Hij handelt nooit met ons naar onze zonden; Hoe zwaar, hoe lang, wij ook Zijn wetten schonden. Hij straft ons, maar naar onze zonden niet.

Hij betoont daarin te weten wat maaksel dat wij zijn, gedachtig zijnde dat wij stof zijn. Maar daarom kan men zich dan toch ook niet boven een onbekeerd mens verheffen, die men de lankmoedigheid Gods ziet misbruiken tot zijn verderf.

De tekst waarover ik nu iets moet schrijven, spreekt van zulk een misbruik van de goedertierenheid Gods. "Omdat niet haastiglijk het oordeel over de boze daad geschiedt, daarom is het hart van de kinderen der mensen in hen vol om kwaad te doen." Het oordeel komt niet altijd haastiglijk over de boze daden des mensen. Dit geeft velen oorzaak om met God en Zijn gedreigde straffen de spot te steken. Maleachi's profetie doet het ons weten hoe men zelfs levende onder de godsdienst in een zondige weg durft door te gaan. We horen de profeet zeggen: "Gij vermoeit den HEERE met uw woorden; nog zegt gij: Waarmede vermoeien wij Hem? Daarmede, dat gij zegt: al wie kwaad doet, is goed in de ogen des Heeren, en Hij heeft lust aan zodanigen; of waar is de God des oordeels? " We hebben dus bij de overdenking van de woorden van de Prediker niet alleen te denken aan de openbare goddelozen en wereldlingen die van God en Zijn gebod niet afweten, maar in het bijzonder ook wel aan hen die onder de zuivere leer van Gods Woord opgevoed zijn en zich moedwillig daarvan afkeren. Ik heb dus in het begin van deze brief al geschreven dat ik bezorgd ben over onze jonge mensen die naar geen vermaningen en waarschuwingen meer willen luisteren. De jeugd ligt me echt na aan het hart en men weet ook wel dat als ik nog ergens enig werk kan en mag verrichten, dat ik die jonge mensen niet graag ongewaarschuwd wil laten gaan. Niet haastiglijk komt het oordeel over de boze daad, maar het is te vrezen dat het oordeel nu niet lang meer op zich zal laten wachten. En als het komt, dan komt het ook niet haastiglijk, want na de laatste wereldoorlog hebben we het toch zo snel in alle opzichten in de wereld en onder de godsdienst achteruit zien gaan. Waar heeft de weelde van de naoorlogse tijd ons toe gebracht. De mens is zich gruwelijk uit gaan leven. En er is een geslacht opgegroeid dat van de armoede van de vooroorlogse tijd en van de verschrikkingen van de oorlog niet weet. Daarbij heeft het aan allerlei technische uitvindingen niet ontbroken, die nu ook op een gruwelijke wijze worden misbruikt.
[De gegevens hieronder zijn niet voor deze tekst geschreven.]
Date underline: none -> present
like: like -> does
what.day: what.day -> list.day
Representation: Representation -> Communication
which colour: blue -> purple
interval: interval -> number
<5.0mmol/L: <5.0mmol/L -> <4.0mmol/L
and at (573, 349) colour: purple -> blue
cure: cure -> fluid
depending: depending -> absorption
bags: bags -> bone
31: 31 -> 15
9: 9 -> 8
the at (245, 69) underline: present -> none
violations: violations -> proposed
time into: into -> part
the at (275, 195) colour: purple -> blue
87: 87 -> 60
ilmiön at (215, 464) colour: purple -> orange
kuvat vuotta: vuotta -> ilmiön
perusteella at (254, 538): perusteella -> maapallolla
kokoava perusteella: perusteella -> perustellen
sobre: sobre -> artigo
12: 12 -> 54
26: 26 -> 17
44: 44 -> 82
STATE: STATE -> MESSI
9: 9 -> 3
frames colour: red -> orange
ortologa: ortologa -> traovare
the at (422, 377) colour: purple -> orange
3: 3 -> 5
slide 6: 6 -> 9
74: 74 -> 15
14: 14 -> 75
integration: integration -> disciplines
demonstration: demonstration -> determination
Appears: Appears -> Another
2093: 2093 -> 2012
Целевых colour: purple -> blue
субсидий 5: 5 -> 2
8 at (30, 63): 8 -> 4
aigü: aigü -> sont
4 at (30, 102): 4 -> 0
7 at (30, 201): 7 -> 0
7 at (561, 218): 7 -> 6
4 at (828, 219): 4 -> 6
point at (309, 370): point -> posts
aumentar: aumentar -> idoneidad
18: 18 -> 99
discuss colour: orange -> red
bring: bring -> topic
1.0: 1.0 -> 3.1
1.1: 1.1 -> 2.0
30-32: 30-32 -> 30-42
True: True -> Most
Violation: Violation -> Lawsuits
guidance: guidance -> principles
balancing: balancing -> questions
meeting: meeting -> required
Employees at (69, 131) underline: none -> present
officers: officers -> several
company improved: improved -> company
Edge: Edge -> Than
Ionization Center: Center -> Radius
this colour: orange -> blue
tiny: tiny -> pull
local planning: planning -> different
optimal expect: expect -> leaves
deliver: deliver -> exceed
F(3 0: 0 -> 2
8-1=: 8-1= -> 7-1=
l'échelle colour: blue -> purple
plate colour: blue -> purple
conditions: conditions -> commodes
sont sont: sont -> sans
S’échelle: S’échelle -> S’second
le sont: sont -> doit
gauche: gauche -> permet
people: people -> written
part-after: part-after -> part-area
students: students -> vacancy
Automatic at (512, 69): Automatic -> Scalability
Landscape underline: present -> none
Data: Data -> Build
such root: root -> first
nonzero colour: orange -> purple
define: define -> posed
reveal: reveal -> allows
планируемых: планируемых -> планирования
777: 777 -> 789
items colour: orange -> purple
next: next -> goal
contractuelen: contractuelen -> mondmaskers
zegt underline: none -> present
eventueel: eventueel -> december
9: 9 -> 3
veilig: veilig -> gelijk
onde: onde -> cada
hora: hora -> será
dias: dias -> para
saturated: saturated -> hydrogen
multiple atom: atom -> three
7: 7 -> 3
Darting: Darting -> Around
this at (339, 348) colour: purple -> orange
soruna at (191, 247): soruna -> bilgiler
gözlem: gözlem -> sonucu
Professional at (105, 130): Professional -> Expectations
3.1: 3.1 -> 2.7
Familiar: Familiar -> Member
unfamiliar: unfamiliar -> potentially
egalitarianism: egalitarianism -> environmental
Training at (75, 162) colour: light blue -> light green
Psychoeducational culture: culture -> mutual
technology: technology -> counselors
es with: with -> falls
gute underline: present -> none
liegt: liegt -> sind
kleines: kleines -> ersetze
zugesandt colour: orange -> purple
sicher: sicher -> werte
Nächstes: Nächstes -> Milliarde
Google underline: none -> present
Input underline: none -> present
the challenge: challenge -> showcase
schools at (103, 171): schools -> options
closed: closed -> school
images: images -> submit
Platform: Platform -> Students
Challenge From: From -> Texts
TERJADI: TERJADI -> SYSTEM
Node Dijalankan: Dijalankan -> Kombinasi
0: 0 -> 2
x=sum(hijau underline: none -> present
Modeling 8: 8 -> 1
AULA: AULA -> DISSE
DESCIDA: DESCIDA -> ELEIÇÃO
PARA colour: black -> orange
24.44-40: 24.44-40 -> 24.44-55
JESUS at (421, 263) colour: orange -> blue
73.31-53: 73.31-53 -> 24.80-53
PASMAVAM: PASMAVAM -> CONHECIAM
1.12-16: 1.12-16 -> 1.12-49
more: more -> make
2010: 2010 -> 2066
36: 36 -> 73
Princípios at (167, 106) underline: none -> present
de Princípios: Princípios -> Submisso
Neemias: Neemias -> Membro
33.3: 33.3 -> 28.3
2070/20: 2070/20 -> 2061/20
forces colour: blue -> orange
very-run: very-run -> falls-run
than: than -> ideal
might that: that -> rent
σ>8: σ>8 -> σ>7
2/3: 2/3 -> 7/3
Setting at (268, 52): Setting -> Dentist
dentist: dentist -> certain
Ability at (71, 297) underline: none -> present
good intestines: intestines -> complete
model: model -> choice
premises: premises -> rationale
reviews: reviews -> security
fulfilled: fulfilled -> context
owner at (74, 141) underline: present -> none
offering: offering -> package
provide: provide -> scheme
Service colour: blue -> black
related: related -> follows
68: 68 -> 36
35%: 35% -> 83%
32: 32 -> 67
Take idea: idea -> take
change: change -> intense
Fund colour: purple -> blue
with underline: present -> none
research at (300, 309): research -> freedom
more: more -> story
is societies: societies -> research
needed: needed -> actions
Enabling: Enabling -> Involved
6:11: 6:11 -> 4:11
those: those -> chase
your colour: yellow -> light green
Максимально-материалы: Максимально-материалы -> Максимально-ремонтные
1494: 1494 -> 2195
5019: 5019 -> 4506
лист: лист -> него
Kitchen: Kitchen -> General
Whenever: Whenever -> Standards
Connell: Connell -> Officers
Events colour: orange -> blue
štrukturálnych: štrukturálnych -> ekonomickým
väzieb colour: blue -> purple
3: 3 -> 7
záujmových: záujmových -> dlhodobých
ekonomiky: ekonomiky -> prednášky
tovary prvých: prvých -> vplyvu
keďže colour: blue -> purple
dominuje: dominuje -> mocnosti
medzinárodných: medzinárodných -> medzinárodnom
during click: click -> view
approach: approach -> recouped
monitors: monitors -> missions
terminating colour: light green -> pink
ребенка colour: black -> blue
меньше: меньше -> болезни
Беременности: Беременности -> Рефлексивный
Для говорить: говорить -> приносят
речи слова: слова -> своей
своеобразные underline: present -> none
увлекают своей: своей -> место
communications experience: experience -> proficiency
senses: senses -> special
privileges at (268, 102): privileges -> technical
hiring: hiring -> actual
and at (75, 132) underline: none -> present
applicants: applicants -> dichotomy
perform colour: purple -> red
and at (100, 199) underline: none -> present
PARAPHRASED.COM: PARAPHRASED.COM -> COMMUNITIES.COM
En men kan tegen dat misbruik wel waarschuwen, maar min of meer maakt men er zich toch aan schuldig. Och, als we tot

onszelf inkeren, wie komt er dan geheel onschuldig onderuit. Daarom zal het ook zo nodig zijn dat we de schuld ook bij onszelf zullen vinden. En het oordeel begint ook hierin van het huis Gods. En waar zal dan het einde zijn van degenen die het Evangelie van Christus ongehoorzaam zijn? Als een zichzelf schuldigkennend mens kan men dan ook niet anders dan met bewogenheid vervuld zijn over dat opgroeiend geslacht dat zich zo gemakkelijk soms met de geest des tijds laat meevoeren. Er is daarover nog wel heel wat op te merken. In andere brieven heb ik dat ook wel gedaan. De onverschilligheid kan bij onze jonge mensen soms ook zo groot zijn. Daar kenmerkt zich deze tijd ook wel in. Men leeft zich dan uit als wereldlingen die van God en Zijn gebod niet weten. Hoewel men beter kan weten, zo leeft men zich dan ook uit alsof men van God en Zijn Woord nooit gehoord heeft. Men is niet meer bevreesd voor het oordeel Gods dat over zulk een zondig leven niet kan uitblijven. Maar dat oordeel komt. De Heere is wel lankmoedig, maar van grote kracht, Nahum 1: 3. Als dat oordeel komt nadat de Heere daar nog zoveel uitstel van gegeven heeft, zal het ook zoveel te zwaarder en erger zijn. Het zal de goddelozen niet welgaan, hoewel God hen de dagen verlengt, zo zegt ons het 13e vers van Prediker 8. Men kan zichzelf wel weiden zonder vrees en men kan zich wel als een Achab verkocht hebben om kwaad te doen, maar men gaat toch hetzelfde oordeel als een Achab tegemoet. De Prediker spreekt over het hart des mensen dat vol is om kwaad te doen. Men is dus van dat kwaad als geheel vervuld. Zo was het bij een Heman ook. Dit deed de koning Ahasvéros tegen Esther zeggen: "Wie is die en waar is dezelve, die zijn hart vervuld heeft om kwaad te doen? " Het einde van die goddeloze Haman, van die man die tot zulk een hoge eer was opgeklommen, is de galg geweest. Van zulk een vervullen van het hart om kwaad te doen, lezen we ook van een Ananias en Saffira. Dat deed Petrus tot Ananias zeggen: "Waarom heeft de satan uw hart vervuld, dat gij den Heiligen Geest liegen zoudt? " Het is dus het werk des satans om zo het hart met kwaad te vervullen. En die helse verleider wordt dan in dat kwaad door ons gewillig gediend. Maar we zullen weten wie we gediend hebben.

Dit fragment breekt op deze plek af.